# Work required
Report every line in the rows below containing the word "that". Letter case matters.

# Entries shown
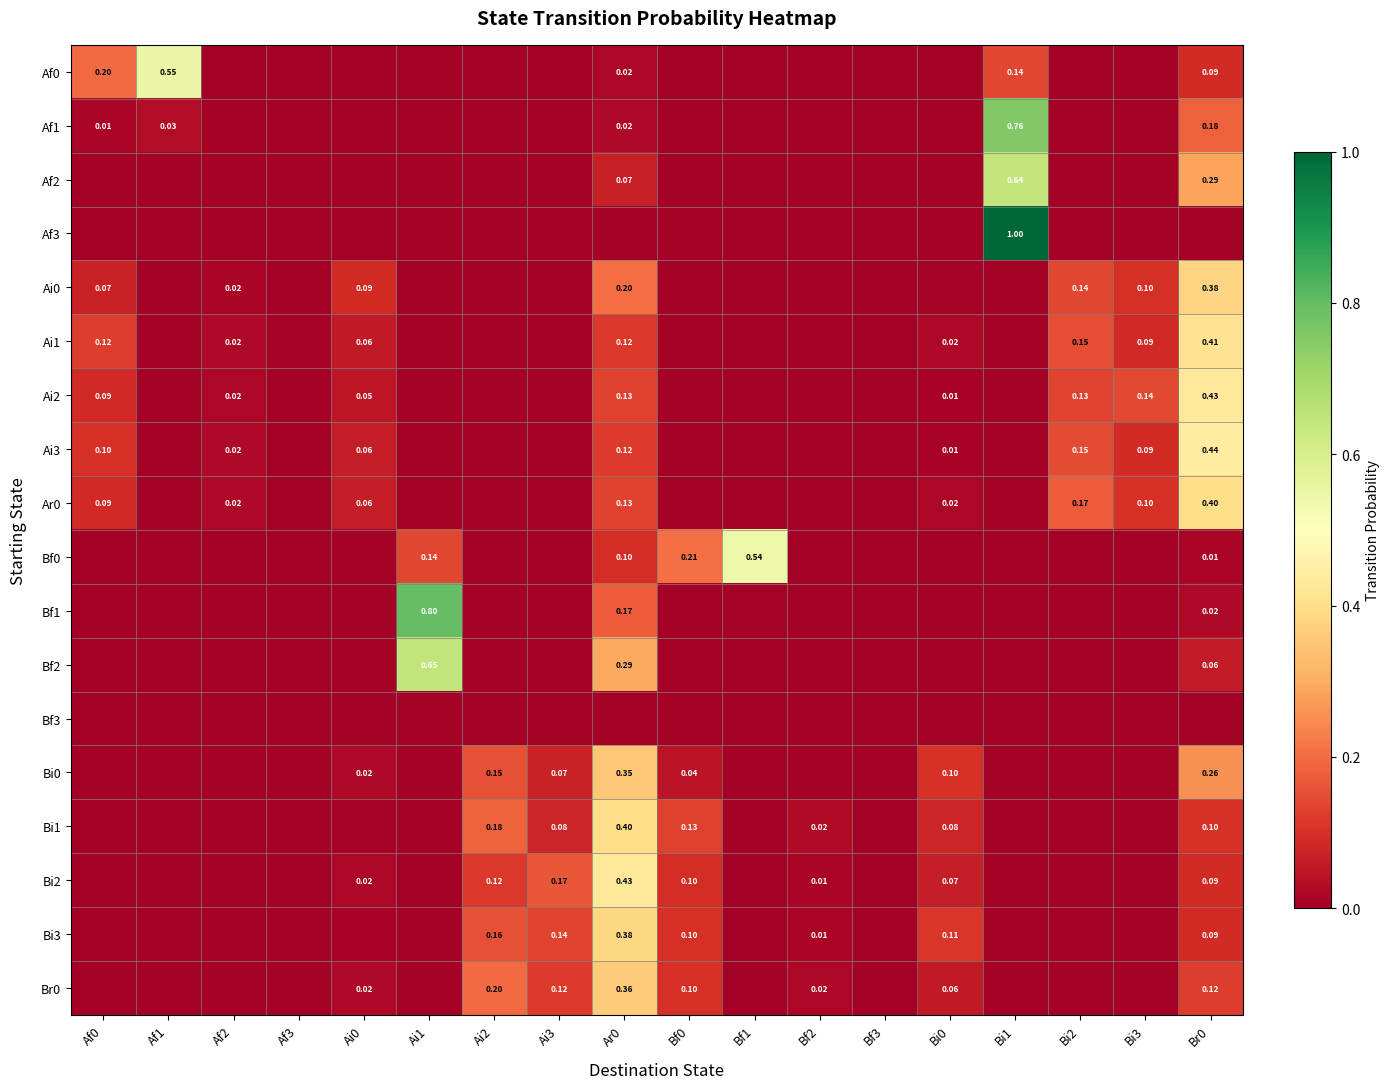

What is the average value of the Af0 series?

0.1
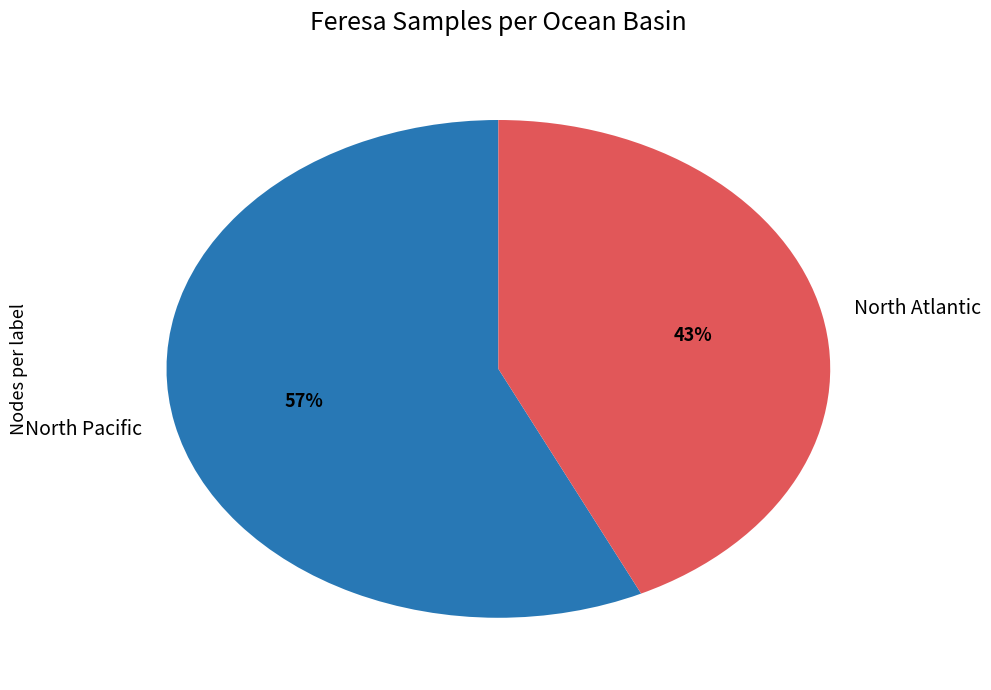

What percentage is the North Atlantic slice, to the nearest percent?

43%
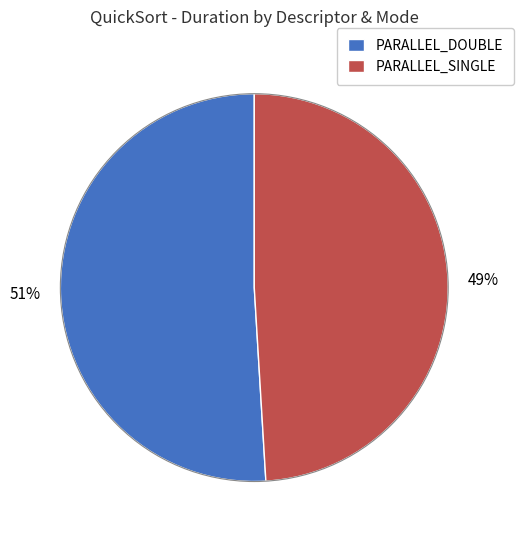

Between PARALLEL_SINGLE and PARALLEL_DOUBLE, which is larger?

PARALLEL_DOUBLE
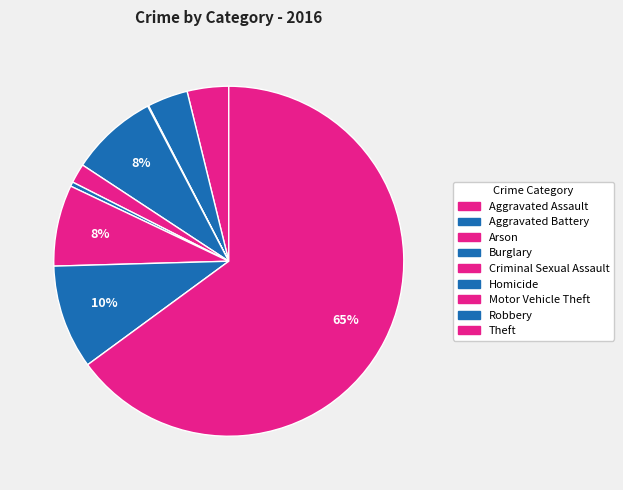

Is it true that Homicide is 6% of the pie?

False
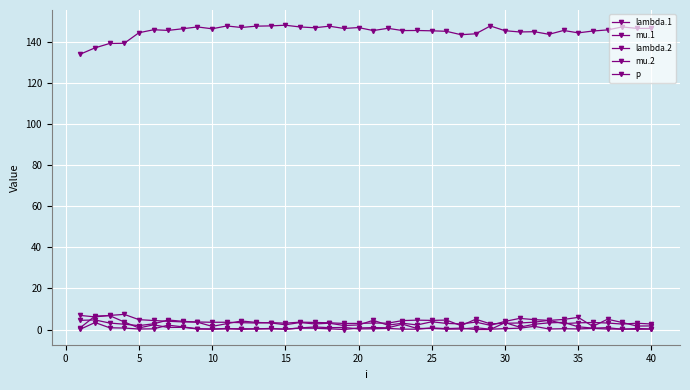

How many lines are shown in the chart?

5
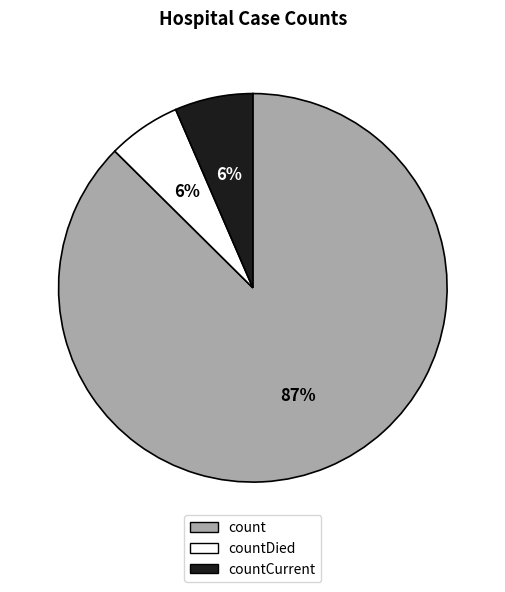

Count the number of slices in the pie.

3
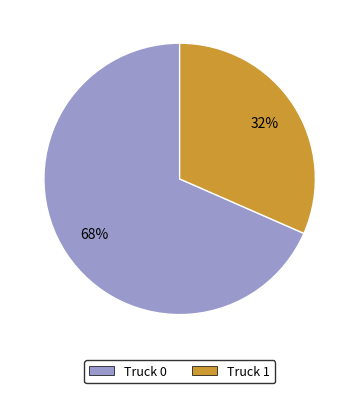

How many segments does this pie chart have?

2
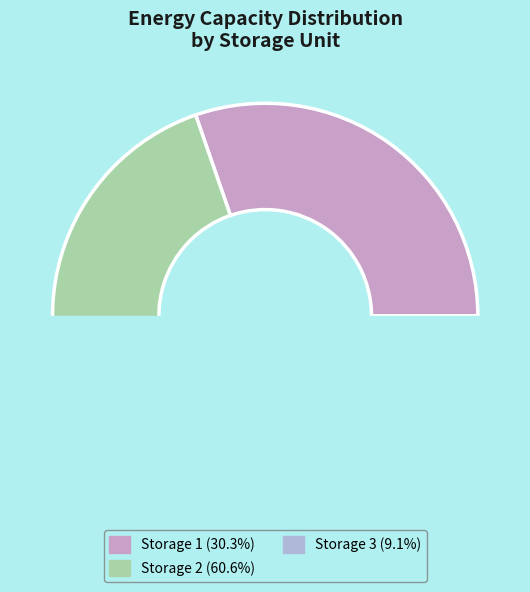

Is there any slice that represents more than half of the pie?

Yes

# Response below
Is it true that Homicide is 6% of the pie?
Is there any slice that represents more than half of the pie?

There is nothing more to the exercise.